━━ DATA EXTRACT

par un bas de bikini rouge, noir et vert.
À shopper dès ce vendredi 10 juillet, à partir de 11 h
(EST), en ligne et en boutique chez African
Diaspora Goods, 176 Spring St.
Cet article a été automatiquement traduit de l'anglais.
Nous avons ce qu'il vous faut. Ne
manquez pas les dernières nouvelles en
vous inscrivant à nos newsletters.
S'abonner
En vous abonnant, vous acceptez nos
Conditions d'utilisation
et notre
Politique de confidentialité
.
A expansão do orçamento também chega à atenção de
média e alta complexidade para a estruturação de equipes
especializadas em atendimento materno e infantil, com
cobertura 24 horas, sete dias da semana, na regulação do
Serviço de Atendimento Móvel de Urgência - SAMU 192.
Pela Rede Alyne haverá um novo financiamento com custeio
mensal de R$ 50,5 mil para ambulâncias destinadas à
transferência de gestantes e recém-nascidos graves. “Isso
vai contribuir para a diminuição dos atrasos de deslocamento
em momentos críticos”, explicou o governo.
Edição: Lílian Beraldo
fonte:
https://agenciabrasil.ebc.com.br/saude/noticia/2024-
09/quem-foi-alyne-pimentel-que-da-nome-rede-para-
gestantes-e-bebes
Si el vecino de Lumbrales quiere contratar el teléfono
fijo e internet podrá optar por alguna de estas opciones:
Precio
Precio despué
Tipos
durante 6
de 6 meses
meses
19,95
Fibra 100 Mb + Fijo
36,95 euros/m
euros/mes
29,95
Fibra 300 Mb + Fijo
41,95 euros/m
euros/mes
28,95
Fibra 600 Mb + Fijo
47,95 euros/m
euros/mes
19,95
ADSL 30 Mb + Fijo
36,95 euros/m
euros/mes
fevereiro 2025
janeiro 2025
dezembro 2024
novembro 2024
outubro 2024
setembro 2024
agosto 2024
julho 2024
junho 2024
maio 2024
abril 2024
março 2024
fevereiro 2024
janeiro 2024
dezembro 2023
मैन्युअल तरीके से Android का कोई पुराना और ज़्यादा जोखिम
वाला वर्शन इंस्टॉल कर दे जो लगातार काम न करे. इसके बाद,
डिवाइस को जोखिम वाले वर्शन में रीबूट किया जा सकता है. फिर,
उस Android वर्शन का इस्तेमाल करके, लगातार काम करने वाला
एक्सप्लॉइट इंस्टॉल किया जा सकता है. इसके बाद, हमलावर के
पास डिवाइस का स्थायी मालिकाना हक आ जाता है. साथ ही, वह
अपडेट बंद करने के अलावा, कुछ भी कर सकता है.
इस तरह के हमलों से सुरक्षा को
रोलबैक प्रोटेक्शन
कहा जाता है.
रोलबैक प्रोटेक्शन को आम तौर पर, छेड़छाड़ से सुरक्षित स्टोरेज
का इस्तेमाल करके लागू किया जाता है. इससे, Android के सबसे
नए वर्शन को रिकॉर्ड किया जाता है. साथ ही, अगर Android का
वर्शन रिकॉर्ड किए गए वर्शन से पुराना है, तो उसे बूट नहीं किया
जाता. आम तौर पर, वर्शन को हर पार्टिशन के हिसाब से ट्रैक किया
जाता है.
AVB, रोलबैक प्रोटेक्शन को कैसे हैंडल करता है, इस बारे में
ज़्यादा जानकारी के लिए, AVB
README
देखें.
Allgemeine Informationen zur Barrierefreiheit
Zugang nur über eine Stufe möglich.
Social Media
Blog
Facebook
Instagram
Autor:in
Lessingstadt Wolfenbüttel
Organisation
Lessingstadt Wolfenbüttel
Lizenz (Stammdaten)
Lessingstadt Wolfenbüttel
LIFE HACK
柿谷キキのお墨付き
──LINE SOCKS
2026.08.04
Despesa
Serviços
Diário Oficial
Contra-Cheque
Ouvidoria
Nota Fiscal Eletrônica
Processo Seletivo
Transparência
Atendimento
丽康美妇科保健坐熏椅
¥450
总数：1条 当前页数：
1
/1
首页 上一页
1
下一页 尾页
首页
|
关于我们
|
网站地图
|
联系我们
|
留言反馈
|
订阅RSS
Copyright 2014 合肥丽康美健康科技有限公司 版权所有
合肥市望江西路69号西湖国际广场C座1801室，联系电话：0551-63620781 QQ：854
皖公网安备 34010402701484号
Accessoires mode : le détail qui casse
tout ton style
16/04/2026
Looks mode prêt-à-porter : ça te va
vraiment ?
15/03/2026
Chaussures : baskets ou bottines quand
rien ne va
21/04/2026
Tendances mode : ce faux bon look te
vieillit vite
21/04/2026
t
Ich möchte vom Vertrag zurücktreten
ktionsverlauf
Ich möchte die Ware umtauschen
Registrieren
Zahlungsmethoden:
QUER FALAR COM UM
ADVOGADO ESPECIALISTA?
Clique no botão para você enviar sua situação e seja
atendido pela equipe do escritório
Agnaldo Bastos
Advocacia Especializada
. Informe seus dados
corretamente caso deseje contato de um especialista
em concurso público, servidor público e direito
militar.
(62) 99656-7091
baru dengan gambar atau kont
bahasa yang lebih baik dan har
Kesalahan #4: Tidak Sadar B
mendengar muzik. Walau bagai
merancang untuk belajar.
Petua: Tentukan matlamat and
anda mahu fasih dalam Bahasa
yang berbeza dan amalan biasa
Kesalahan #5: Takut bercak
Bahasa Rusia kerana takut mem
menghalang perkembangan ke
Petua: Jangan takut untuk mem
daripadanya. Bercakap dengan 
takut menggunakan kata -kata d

━━━━

### WHAT YOU HAVE TO DO
Reproduce every line of the entries above verbatim, from the first entry through the last.

### EXPECTED ANSWER
par un bas de bikini rouge, noir et vert.
À shopper dès ce vendredi 10 juillet, à partir de 11 h
(EST), en ligne et en boutique chez African
Diaspora Goods, 176 Spring St.
Cet article a été automatiquement traduit de l'anglais.
Nous avons ce qu'il vous faut. Ne
manquez pas les dernières nouvelles en
vous inscrivant à nos newsletters.
S'abonner
En vous abonnant, vous acceptez nos
Conditions d'utilisation
et notre
Politique de confidentialité
.
A expansão do orçamento também chega à atenção de
média e alta complexidade para a estruturação de equipes
especializadas em atendimento materno e infantil, com
cobertura 24 horas, sete dias da semana, na regulação do
Serviço de Atendimento Móvel de Urgência - SAMU 192.
Pela Rede Alyne haverá um novo financiamento com custeio
mensal de R$ 50,5 mil para ambulâncias destinadas à
transferência de gestantes e recém-nascidos graves. “Isso
vai contribuir para a diminuição dos atrasos de deslocamento
em momentos críticos”, explicou o governo.
Edição: Lílian Beraldo
fonte:
https://agenciabrasil.ebc.com.br/saude/noticia/2024-
09/quem-foi-alyne-pimentel-que-da-nome-rede-para-
gestantes-e-bebes
Si el vecino de Lumbrales quiere contratar el teléfono
fijo e internet podrá optar por alguna de estas opciones:
Precio
Precio despué
Tipos
durante 6
de 6 meses
meses
19,95
Fibra 100 Mb + Fijo
36,95 euros/m
euros/mes
29,95
Fibra 300 Mb + Fijo
41,95 euros/m
euros/mes
28,95
Fibra 600 Mb + Fijo
47,95 euros/m
euros/mes
19,95
ADSL 30 Mb + Fijo
36,95 euros/m
euros/mes
fevereiro 2025
janeiro 2025
dezembro 2024
novembro 2024
outubro 2024
setembro 2024
agosto 2024
julho 2024
junho 2024
maio 2024
abril 2024
março 2024
fevereiro 2024
janeiro 2024
dezembro 2023
मैन्युअल तरीके से Android का कोई पुराना और ज़्यादा जोखिम
वाला वर्शन इंस्टॉल कर दे जो लगातार काम न करे. इसके बाद,
डिवाइस को जोखिम वाले वर्शन में रीबूट किया जा सकता है. फिर,
उस Android वर्शन का इस्तेमाल करके, लगातार काम करने वाला
एक्सप्लॉइट इंस्टॉल किया जा सकता है. इसके बाद, हमलावर के
पास डिवाइस का स्थायी मालिकाना हक आ जाता है. साथ ही, वह
अपडेट बंद करने के अलावा, कुछ भी कर सकता है.
इस तरह के हमलों से सुरक्षा को
रोलबैक प्रोटेक्शन
कहा जाता है.
रोलबैक प्रोटेक्शन को आम तौर पर, छेड़छाड़ से सुरक्षित स्टोरेज
का इस्तेमाल करके लागू किया जाता है. इससे, Android के सबसे
नए वर्शन को रिकॉर्ड किया जाता है. साथ ही, अगर Android का
वर्शन रिकॉर्ड किए गए वर्शन से पुराना है, तो उसे बूट नहीं किया
जाता. आम तौर पर, वर्शन को हर पार्टिशन के हिसाब से ट्रैक किया
जाता है.
AVB, रोलबैक प्रोटेक्शन को कैसे हैंडल करता है, इस बारे में
ज़्यादा जानकारी के लिए, AVB
README
देखें.
Allgemeine Informationen zur Barrierefreiheit
Zugang nur über eine Stufe möglich.
Social Media
Blog
Facebook
Instagram
Autor:in
Lessingstadt Wolfenbüttel
Organisation
Lessingstadt Wolfenbüttel
Lizenz (Stammdaten)
Lessingstadt Wolfenbüttel
LIFE HACK
柿谷キキのお墨付き
──LINE SOCKS
2026.08.04
Despesa
Serviços
Diário Oficial
Contra-Cheque
Ouvidoria
Nota Fiscal Eletrônica
Processo Seletivo
Transparência
Atendimento
丽康美妇科保健坐熏椅
¥450
总数：1条 当前页数：
1
/1
首页 上一页
1
下一页 尾页
首页
|
关于我们
|
网站地图
|
联系我们
|
留言反馈
|
订阅RSS
Copyright 2014 合肥丽康美健康科技有限公司 版权所有
合肥市望江西路69号西湖国际广场C座1801室，联系电话：0551-63620781 QQ：854
皖公网安备 34010402701484号
Accessoires mode : le détail qui casse
tout ton style
16/04/2026
Looks mode prêt-à-porter : ça te va
vraiment ?
15/03/2026
Chaussures : baskets ou bottines quand
rien ne va
21/04/2026
Tendances mode : ce faux bon look te
vieillit vite
21/04/2026
t
Ich möchte vom Vertrag zurücktreten
ktionsverlauf
Ich möchte die Ware umtauschen
Registrieren
Zahlungsmethoden:
QUER FALAR COM UM
ADVOGADO ESPECIALISTA?
Clique no botão para você enviar sua situação e seja
atendido pela equipe do escritório
Agnaldo Bastos
Advocacia Especializada
. Informe seus dados
corretamente caso deseje contato de um especialista
em concurso público, servidor público e direito
militar.
(62) 99656-7091
baru dengan gambar atau kont
bahasa yang lebih baik dan har
Kesalahan #4: Tidak Sadar B
mendengar muzik. Walau bagai
merancang untuk belajar.
Petua: Tentukan matlamat and
anda mahu fasih dalam Bahasa
yang berbeza dan amalan biasa
Kesalahan #5: Takut bercak
Bahasa Rusia kerana takut mem
menghalang perkembangan ke
Petua: Jangan takut untuk mem
daripadanya. Bercakap dengan 
takut menggunakan kata -kata d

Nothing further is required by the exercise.